Michael Haigh plays the no-character of George. He lumbers on to the stage in a bewildered manner, and proceeds to become more and more bewitched and confounded throughout the production. It is essentially the fault of the script once again, that some of his child-reminiscence sequences were lifeless. This is the sort of thing that can only be real if it is implied. To hear a grown man talking about when he was a child in a pram can be amusing. After the fifth time it becomes tedious.

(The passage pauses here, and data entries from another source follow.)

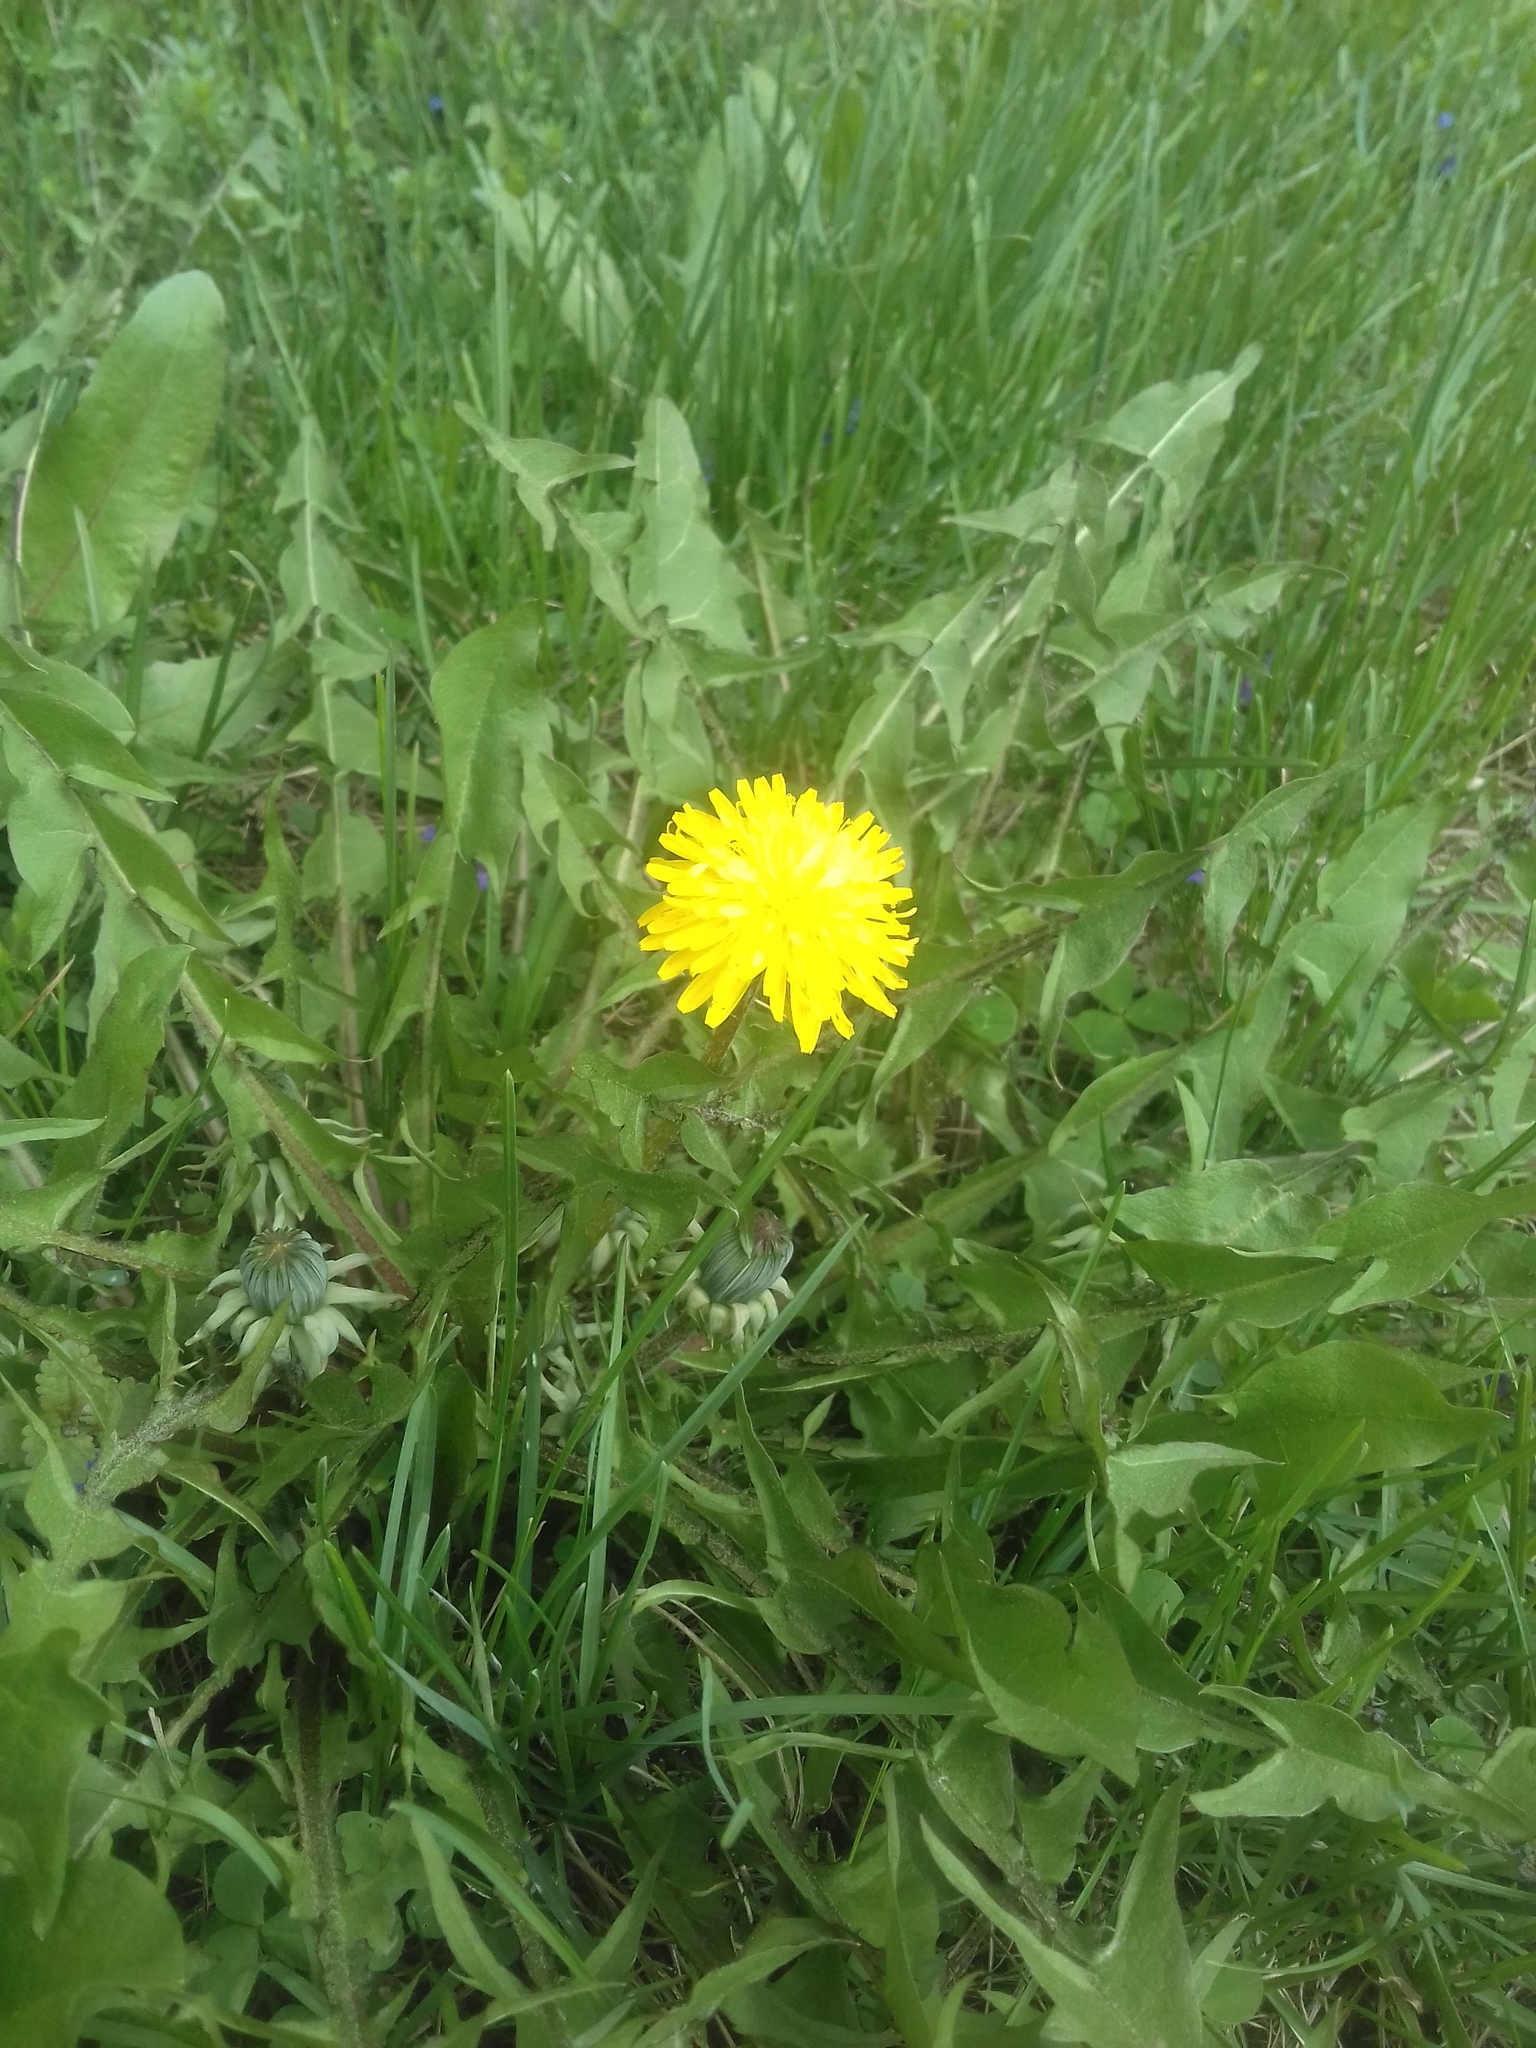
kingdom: Plantae
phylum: Tracheophyta
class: Magnoliopsida
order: Asterales
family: Asteraceae
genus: Taraxacum
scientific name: Taraxacum officinale
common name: Common dandelion
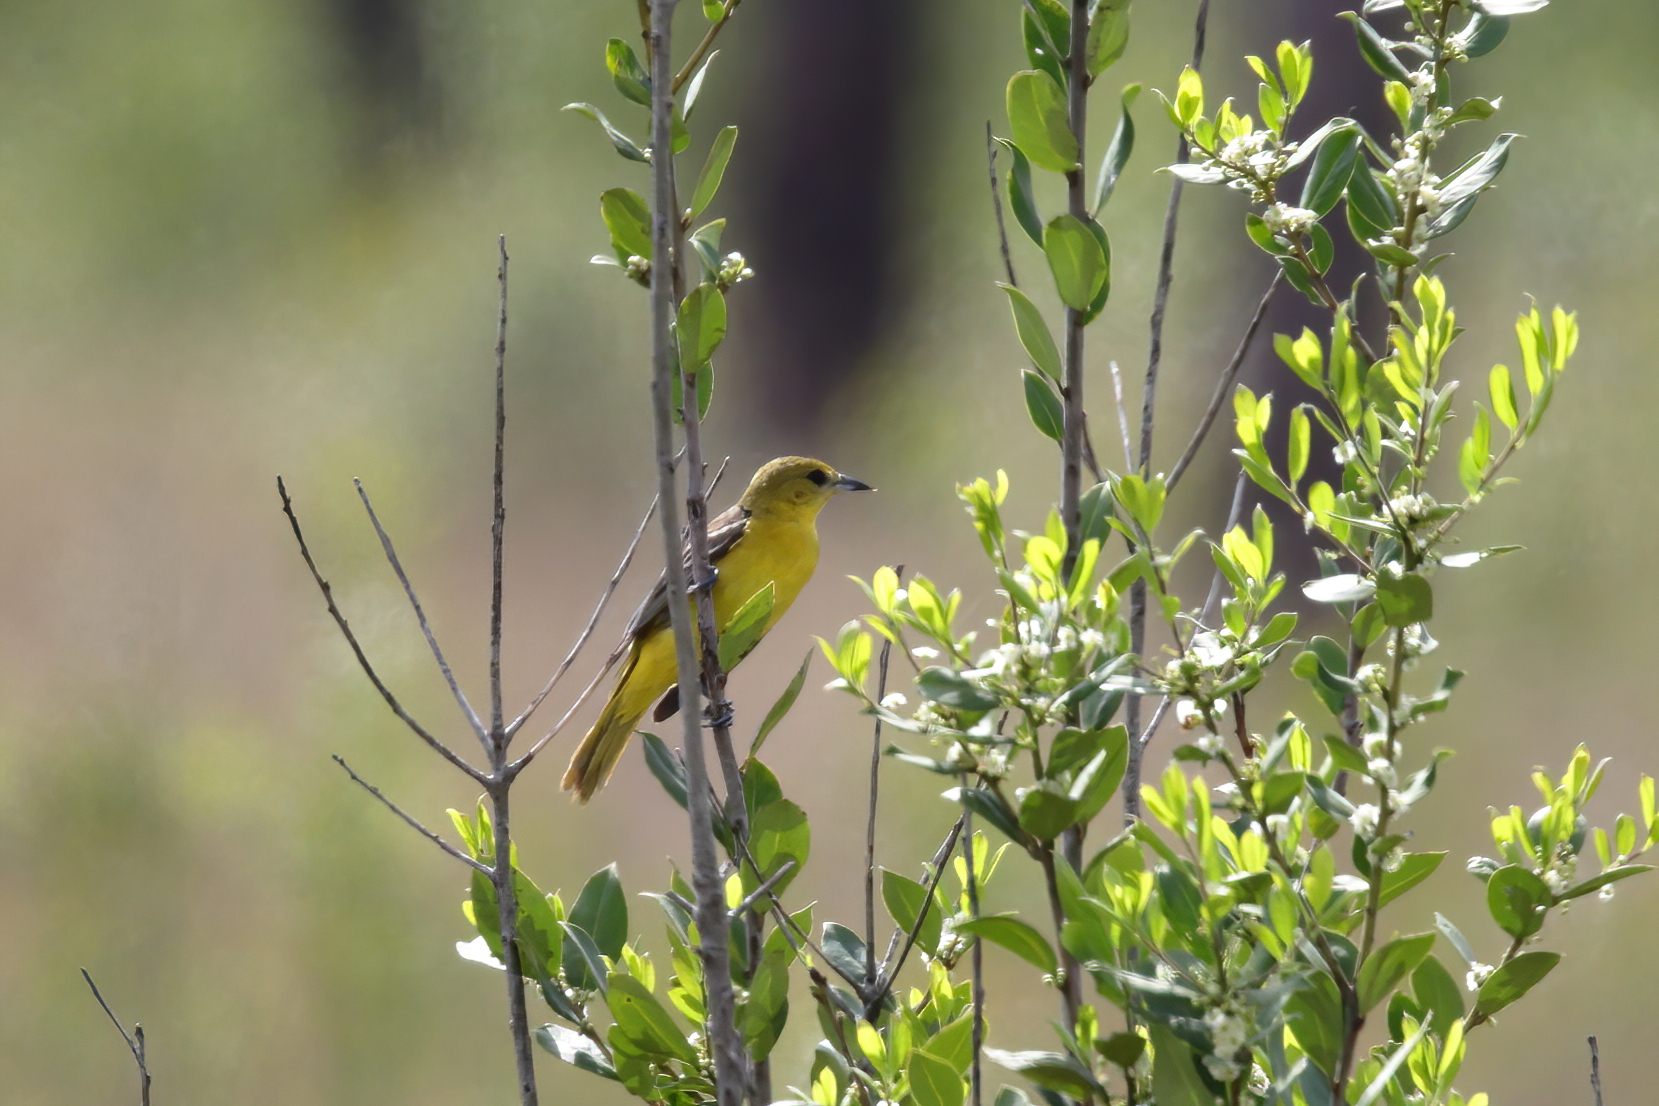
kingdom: Animalia
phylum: Chordata
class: Aves
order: Passeriformes
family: Icteridae
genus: Icterus
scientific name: Icterus spurius
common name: Orchard oriole
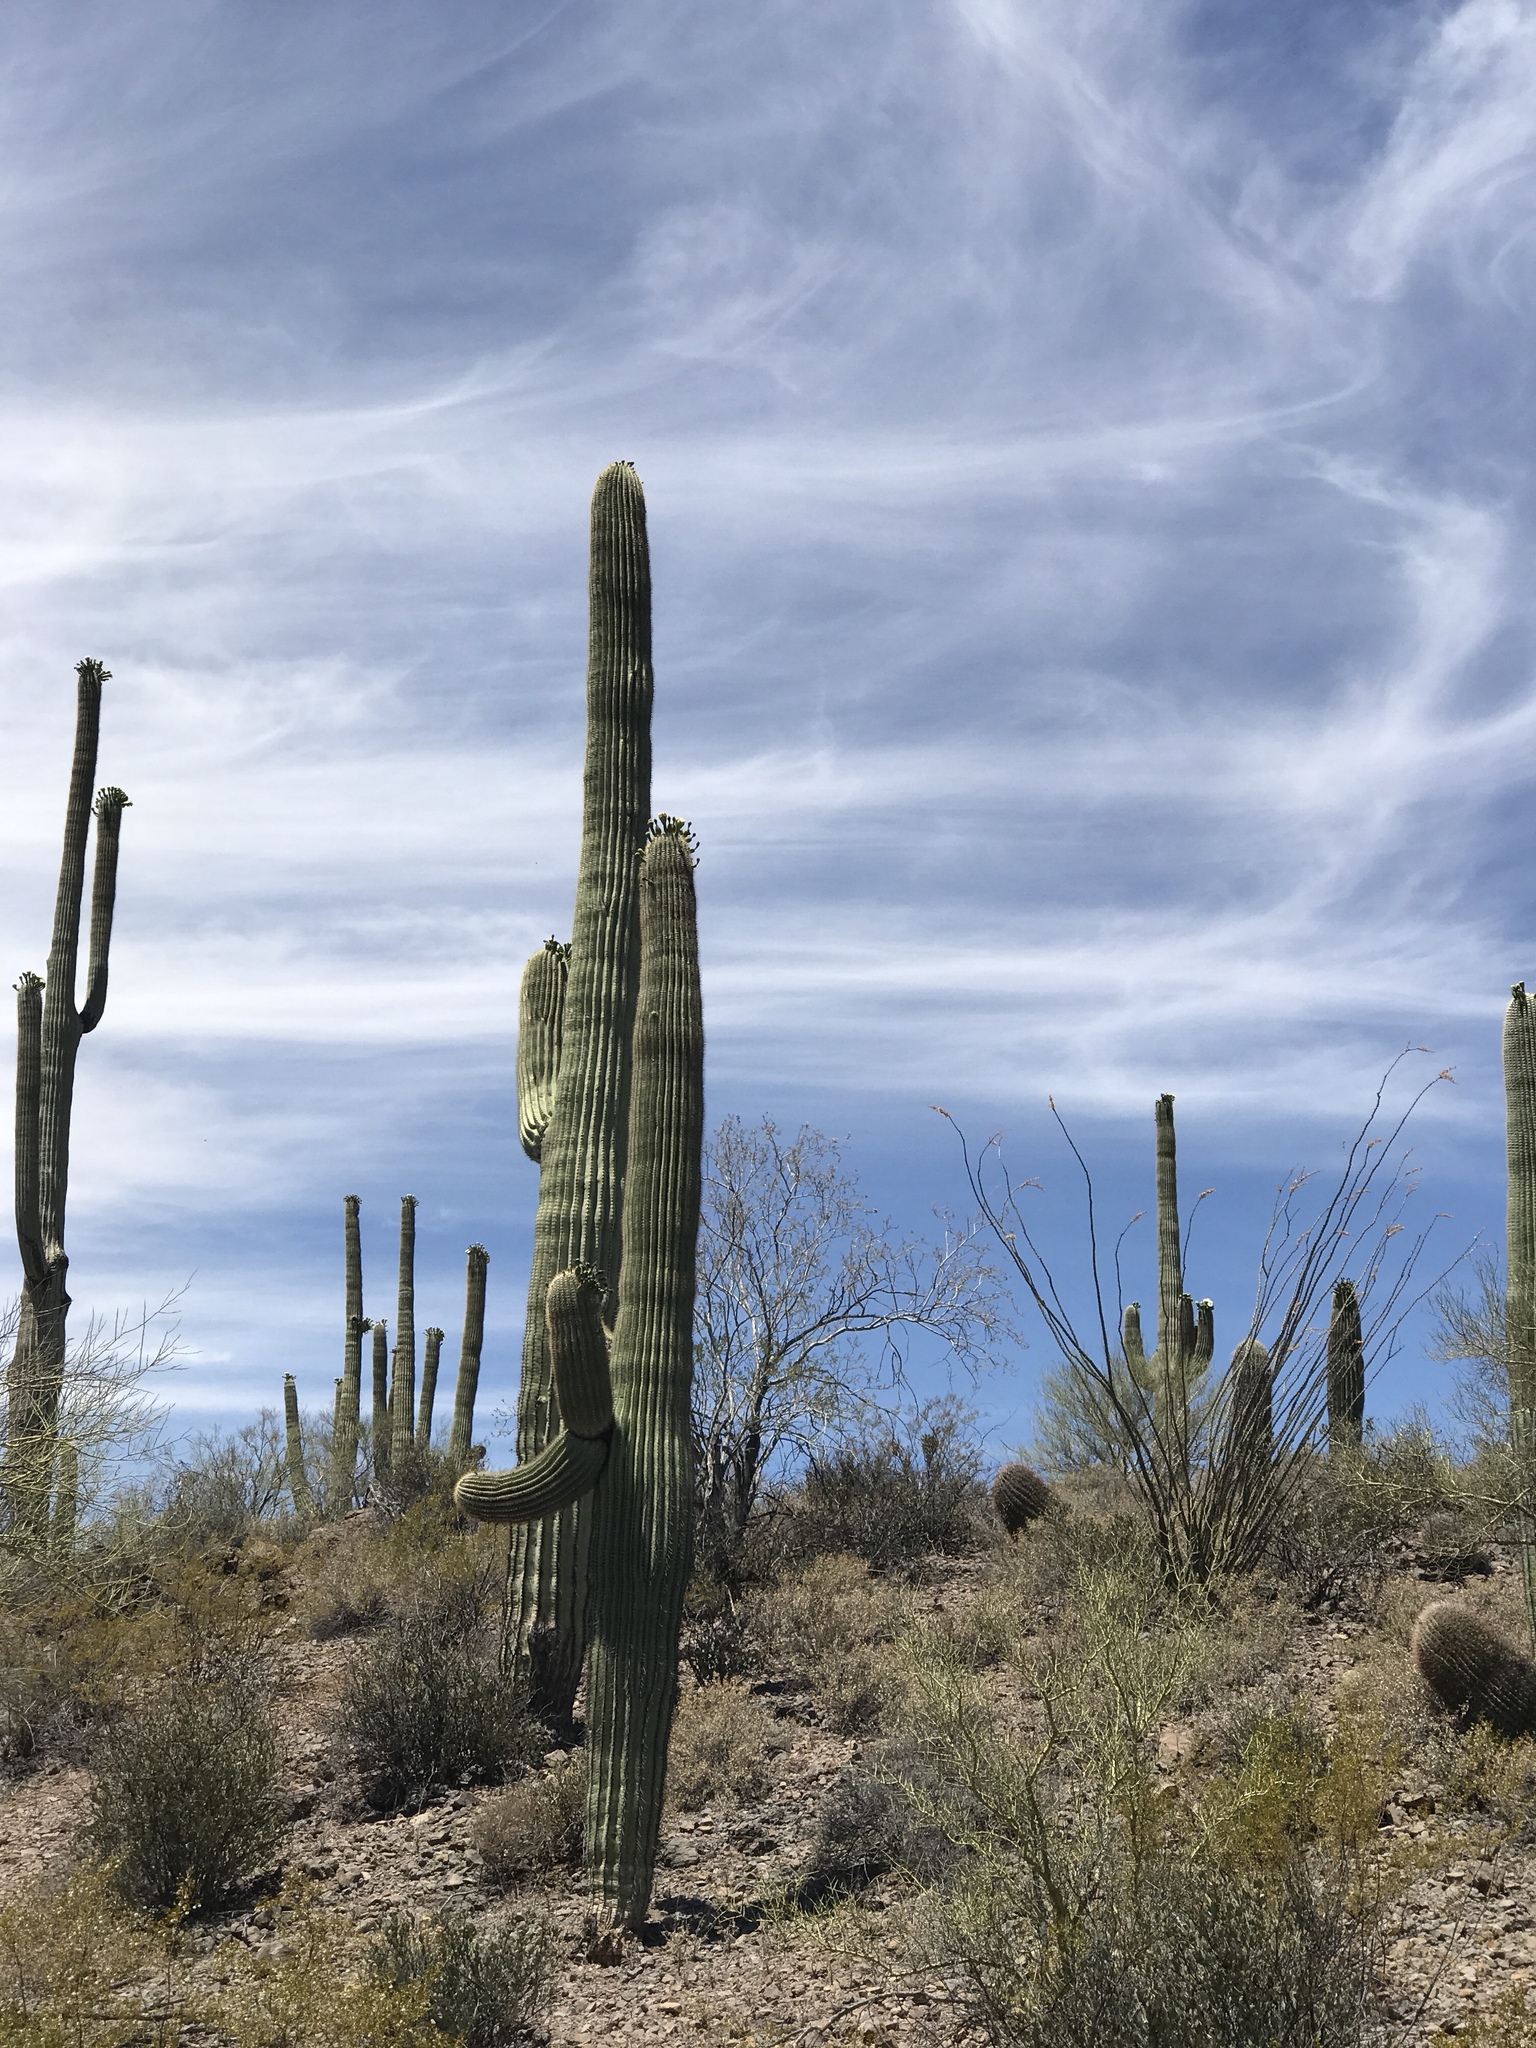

There is a problem with sustained farce like this however. What initially holds the attention of the audience in The Dumb Waiter' is the underlying humour of the dialogue. What keeps attention is the growth of a tragic perspective in the two characters. The play the joke, suddenly becomes real. Simple comments made by two almost illiterate fellows in a bedroom, become potent appraisals of live. 'Dont Let Summer Come' lacks this development. It ends as it begins on the purely superficial. In fact it tends to be even the opposite of Putter's play — the attempt at real communication with an audience, the identification (albeit reluctant) of the audience, with George, becomes so far destroyed that the last lines of the play:

Sadie: Tonight it was an actor.

Margot: Tomorrow night — who knows?...

Sadie: It could be you.

are the most banal. Without any sort of progression of events or character revelations, the play must rely, like a pantomine, on gutter, movement, stage effects and witicisms to carry it through. I tend to think, despite my enjoyment of the production as a whole that a number of the later scenes could profitably have been cut. I had the feeling that I had already witnessed them earlier in the production.

Notwithstanding my criticisms of the play, I must recommend this production. From the first twirling of the curtains to the last bounce on the bed, the play moved with a fluidity and humour that squeezed quite a lot of water out of an exceedingly dry stone.